Durante seiscientos treinta y tantos años los lentos acordes de “as slow as possible” llenaran la pequeña nave de una iglesia perdida de Alemania. A no ser Dios, con quien parece que hemos intercambiado los papeles, nadie escuchará de principio a fin la pieza. Los promotores del concierto parecen tener muy claro, sin embargo, que lo primordial aquí no es la música, sino la letra. ¿Qué letra?

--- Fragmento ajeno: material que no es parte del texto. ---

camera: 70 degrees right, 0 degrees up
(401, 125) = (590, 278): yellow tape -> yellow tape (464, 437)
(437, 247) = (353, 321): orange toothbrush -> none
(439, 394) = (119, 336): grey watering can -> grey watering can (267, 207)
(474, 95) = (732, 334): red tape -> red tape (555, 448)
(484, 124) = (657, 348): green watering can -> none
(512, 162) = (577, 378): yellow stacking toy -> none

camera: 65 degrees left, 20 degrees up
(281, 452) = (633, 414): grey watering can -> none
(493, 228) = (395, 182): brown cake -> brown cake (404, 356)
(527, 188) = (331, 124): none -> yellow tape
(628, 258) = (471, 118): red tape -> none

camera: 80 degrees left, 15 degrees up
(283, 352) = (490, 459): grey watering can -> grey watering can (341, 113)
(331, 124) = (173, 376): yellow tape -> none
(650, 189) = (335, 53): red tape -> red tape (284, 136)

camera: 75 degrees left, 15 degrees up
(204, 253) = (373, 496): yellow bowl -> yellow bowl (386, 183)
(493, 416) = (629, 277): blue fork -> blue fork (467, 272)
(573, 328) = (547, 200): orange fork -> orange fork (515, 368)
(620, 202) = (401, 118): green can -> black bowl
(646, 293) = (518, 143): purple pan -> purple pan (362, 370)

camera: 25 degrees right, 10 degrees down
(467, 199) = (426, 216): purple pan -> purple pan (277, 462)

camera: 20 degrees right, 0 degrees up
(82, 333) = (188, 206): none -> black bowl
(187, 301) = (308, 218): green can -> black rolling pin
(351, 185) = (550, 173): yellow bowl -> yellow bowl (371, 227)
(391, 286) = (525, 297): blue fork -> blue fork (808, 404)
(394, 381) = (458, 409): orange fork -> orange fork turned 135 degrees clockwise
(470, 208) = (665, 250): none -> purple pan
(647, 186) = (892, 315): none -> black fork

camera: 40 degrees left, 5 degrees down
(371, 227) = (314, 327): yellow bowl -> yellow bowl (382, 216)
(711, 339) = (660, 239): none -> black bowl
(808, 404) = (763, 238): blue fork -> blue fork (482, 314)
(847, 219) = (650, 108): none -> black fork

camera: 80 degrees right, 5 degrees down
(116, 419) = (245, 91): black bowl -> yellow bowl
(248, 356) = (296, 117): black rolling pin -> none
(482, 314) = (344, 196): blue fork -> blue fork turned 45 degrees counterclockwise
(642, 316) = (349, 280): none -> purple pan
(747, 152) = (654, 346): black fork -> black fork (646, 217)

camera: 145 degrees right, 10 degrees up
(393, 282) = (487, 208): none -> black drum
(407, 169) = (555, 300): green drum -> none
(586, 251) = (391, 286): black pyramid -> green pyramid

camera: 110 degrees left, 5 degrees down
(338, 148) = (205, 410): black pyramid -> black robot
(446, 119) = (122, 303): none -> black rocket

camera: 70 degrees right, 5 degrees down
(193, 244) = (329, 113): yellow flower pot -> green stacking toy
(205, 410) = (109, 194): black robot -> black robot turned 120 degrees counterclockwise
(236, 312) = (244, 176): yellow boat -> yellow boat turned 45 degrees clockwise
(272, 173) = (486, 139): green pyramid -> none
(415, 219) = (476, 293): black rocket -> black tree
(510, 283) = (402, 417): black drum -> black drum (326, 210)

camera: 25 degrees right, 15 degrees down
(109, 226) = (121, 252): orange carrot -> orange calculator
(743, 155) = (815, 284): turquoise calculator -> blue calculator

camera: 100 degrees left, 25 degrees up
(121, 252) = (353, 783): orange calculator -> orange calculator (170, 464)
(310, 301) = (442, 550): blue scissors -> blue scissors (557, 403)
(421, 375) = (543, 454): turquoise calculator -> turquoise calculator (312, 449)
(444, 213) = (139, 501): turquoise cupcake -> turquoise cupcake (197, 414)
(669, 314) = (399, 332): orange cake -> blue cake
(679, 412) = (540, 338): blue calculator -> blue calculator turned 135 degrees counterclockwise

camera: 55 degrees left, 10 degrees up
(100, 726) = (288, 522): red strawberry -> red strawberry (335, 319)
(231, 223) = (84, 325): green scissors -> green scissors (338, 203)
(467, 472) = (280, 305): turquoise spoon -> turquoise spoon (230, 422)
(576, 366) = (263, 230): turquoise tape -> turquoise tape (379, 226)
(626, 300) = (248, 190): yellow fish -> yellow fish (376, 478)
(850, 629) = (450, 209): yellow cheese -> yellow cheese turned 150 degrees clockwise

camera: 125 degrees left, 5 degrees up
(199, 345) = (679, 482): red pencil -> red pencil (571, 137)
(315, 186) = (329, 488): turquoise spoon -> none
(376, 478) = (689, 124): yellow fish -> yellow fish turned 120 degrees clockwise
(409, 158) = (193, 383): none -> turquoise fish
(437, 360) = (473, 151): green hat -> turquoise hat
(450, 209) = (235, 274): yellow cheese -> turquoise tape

La lentitud opresiva de los acordes de Cage podría muy bien constituir una metáfora de la lentitud aún más opresiva del Universo cuando se adopta para comprender la esencia humana una perspectiva que no es la de la vida, sino la del cálculo. Esta es precisamente una de las características del saber de nuestra época. Se supone que un marco de millones de años puede servir para encuadrar la existencia de una criatura que no dura cien.

El resultado de tal operación, basada en una confianza excesiva en el poder de la ciencia, es el mismo que consiguen los adeptos de Cage ralentizando demencialmente su música. Esta desaparece como tal al rebasar los límites humanos, aunque si renunciamos a la inmediatez de los sentidos y adoptamos como referencia un oído que no es el nuestro, reaparece de pronto transmutada en sabiduría. ¿Sabiduría? Lástima que no haya filósofos que planteen qué es realidad y qué apariencia o fantasía.